The posterior standard deviation got worse for HK1 with the flux observation than with it, but RCH1 has a smaller standard deviation with the flux observation.  Why?


###  Here's the parameter uncertainty for the K and R parameters, side by side, heads+flux observation vs heads only

In [None]:
df_paru_concat = pd.concat([df_paru,df_paru_base],join="outer",axis=1,keys=["heads+fluxobs","heads_only"])
df_paru_concat

Interesting - a tradeoff with fit between the two types of observations...

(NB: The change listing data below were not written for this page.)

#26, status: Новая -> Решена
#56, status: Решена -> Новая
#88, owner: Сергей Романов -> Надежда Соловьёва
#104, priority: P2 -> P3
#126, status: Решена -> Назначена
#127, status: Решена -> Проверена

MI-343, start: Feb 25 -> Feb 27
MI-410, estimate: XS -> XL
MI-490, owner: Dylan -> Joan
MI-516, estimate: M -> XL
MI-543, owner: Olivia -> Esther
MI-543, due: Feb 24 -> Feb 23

###  Let's plot these up like before.  Here's the prior and posterior standard deviations


In [None]:
for pname in df_paru_concat.index:
    ax = df_paru_concat.loc[pname,(slice(None),("prior_stdev","post_stdev"))].plot(kind="bar")
    ax.set_title(pname)
    plt.show()


### Let's look at our forecasts - here's the K and R model with the flux observations:

In [None]:
df_foreu = pd.read_csv("freyberg.pred.usum.csv",index_col=0)
df_foreu.loc[:,"reduction"] = 100.0 *  (1.0 - (df_foreu.post_stdev / df_foreu.prior_stdev))

df_foreu

### Compare these results with the ``k_and_r`` model *without* the flux observation (below):

In [None]:
df_foreu_single = pd.read_csv(os.path.join("..","freyberg_k_and_r","freyberg.pred.usum.csv"),index_col=0)
df_foreu_single.loc[:,"reduction"] = 100.0 *  (1.0 - (df_foreu_single.post_stdev / df_foreu_single.prior_stdev))
df_foreu_single

### And here the forecast uncertianties are side by side

In [None]:
df_foreu_concat = pd.concat([df_foreu,df_foreu_single],join="outer",axis=1,keys=["heads+fluxobs","heads_only"])
df_foreu_concat

### and plotted

In [None]:
df_foreu_concat.loc[:,(slice(None),"reduction")].plot(kind="bar",legend=False)

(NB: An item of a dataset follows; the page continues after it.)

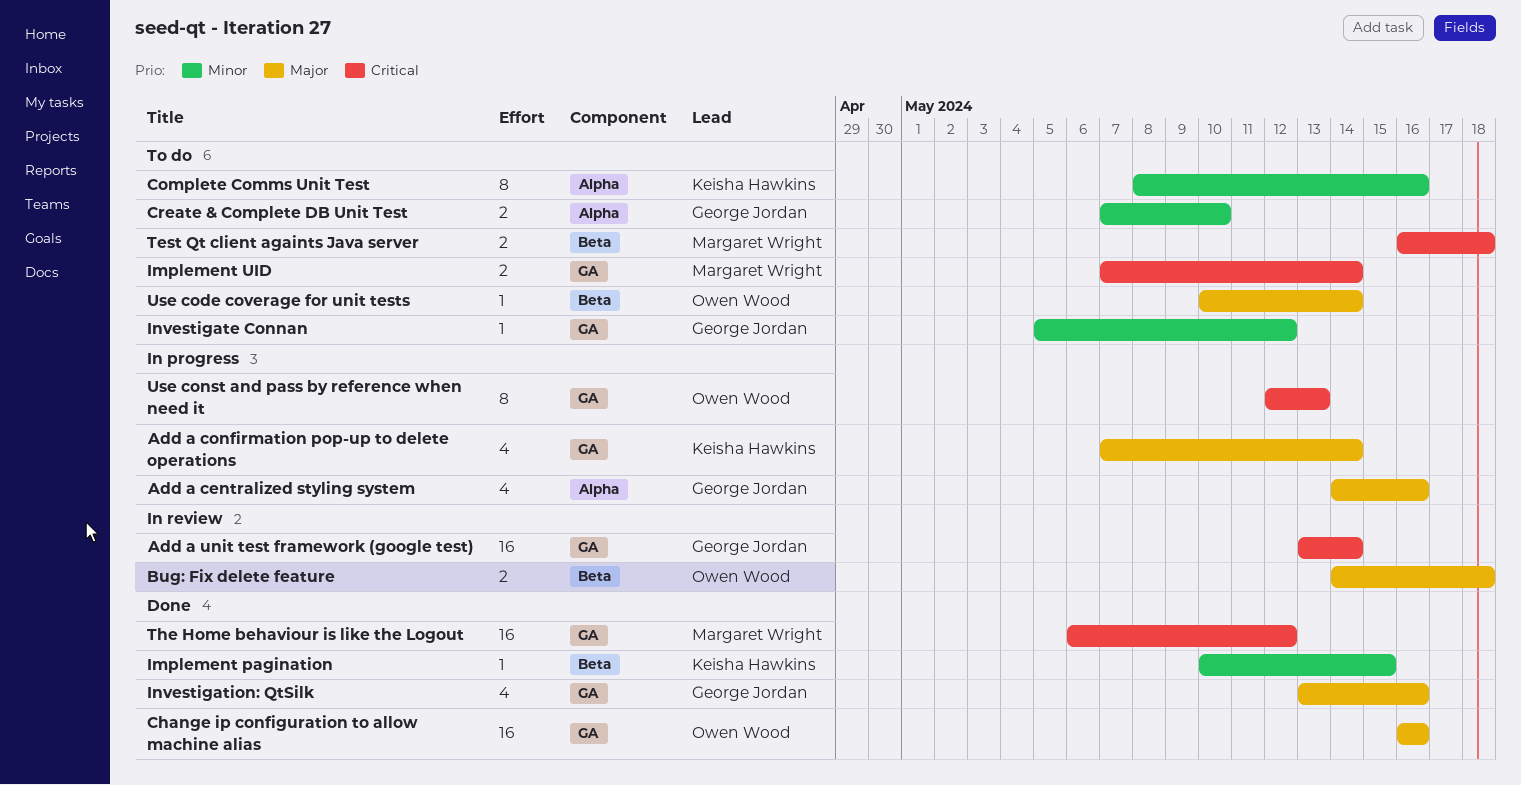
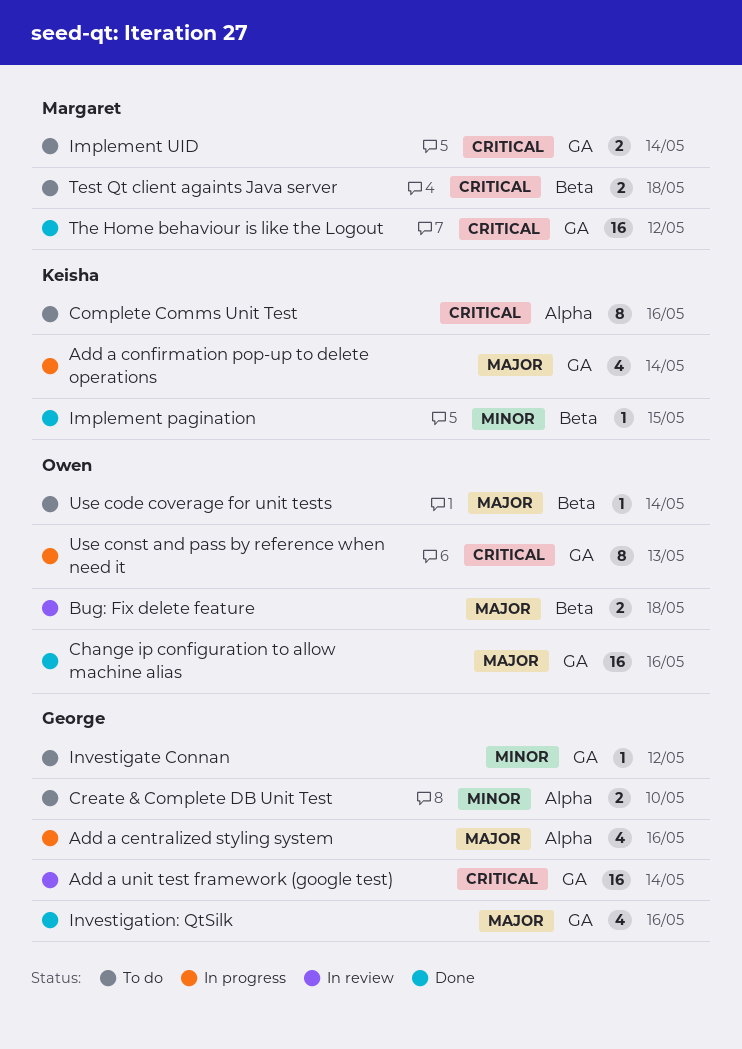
Complete Comms Unit Test, priority: Minor -> Critical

### The information in the flux obs has reduced ``rivflux_fore`` forecast uncertainty dramatically, but has not really helped with ``travel_time`` or heads.  So on first blush we see that the same model/observation data set can make some forecasts better but not others

### But there is more to it than that - think about which observation helped which parameter and which forecast the most.  Is there an "birds of the feather" type of thing going on?